From the very start of our herd and over the many years since one of the traits we have insisted upon and continued to demand in our cattle is depth of body and overall body capacity. For even though we raise small framed cattle we still want them to have tremendous depth and capacity for their frame.
That depth and capacity can allow for the efficient intake and effective digestion of mass quantities to better produce milk and beef. That depth and capacity will allow for easy carrying and development of calves. That depth is synonymous with easy keeping, well-doing cattle.
So how do you go about improving depth in your herd? Well obviously you will want to use the depth and capacity of the sire, dam, and siblings in your selection and culling criteria. You will also want to use the phenotype of the animal itself. Is it deep? Does it have the capacity from heart girth through the flank you want to see? In addition to those obvious methods, here's the secret, come closer...take a look at the navel flap of calves.

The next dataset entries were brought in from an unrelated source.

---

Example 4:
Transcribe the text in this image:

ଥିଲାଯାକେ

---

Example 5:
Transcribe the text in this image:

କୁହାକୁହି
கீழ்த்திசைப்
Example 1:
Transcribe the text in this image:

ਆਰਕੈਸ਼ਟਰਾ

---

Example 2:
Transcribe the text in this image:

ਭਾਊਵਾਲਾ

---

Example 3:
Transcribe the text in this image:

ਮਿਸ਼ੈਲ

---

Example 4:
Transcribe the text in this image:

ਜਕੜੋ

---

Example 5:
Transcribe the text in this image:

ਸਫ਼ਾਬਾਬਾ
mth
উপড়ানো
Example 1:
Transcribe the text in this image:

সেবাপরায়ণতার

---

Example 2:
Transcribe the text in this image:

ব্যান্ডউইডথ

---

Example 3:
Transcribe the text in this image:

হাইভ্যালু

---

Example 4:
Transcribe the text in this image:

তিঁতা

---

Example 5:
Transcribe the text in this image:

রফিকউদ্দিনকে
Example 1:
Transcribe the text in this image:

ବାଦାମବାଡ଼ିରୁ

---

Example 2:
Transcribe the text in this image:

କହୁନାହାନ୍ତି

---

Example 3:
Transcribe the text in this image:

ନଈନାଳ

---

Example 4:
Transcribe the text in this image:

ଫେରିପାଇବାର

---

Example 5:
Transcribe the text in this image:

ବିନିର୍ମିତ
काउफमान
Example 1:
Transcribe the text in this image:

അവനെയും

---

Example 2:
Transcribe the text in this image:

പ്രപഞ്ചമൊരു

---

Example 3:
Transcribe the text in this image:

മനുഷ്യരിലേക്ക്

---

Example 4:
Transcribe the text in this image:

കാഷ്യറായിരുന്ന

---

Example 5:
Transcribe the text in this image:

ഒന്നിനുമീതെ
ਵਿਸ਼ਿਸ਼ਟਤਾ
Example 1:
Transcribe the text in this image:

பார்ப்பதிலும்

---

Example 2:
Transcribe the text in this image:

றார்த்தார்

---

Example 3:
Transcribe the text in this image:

Yes, I know you've heard all the time about those animals with loose navels. You go to a cattle show to "learn" about selection and you hear the judge downgrading this animal or that for being "loose in the navel". Well, frankly when when we show anything under 12 months of age and we get commented upon by the judge about our navel flaps being 'trashy' or 'loose'; we know we're on the right track with that animal!
Bottom line if we can't see a prominent navel flap of a young calf -we'll be enjoying that animal with a nice baked potato in about 12 months.
That navel flap on a young animal is a lot like the 2 sizes too big shoe you buy your 11 year old with the comment, "You'll grow into it." If that navel flap is small and tight at a young age that animal is not going to have the depth and capacity that we want in our herd.
Here's a prime example in one our bulls from a few years back that grew into his navel and boy did he. This is SMD Paycheck Ballan #033108 at a few months, at 6 months, 2 years, and at full maturity. There's nothing wrong with the navel flap or sheath on that mature bull. Tight as a drum but boy howdy is there some depth!
So, focus on depth and capacity. It is critically important even in short cattle. I've seen a tendency in our breed, because we want smaller framed cattle, to select and cull in such a manner to significantly decrease both depth and capacity. This is not a good thing which results in animals that are not efficient and effective forage processors and that resemble more an antelope than a bovine.
Select and cull for depth and capacity (next blog post will be on determining depth and capaciousness of an animal). Do not select or cull a young animal based soley upon too much navel flap....perhaps on the lack thereof!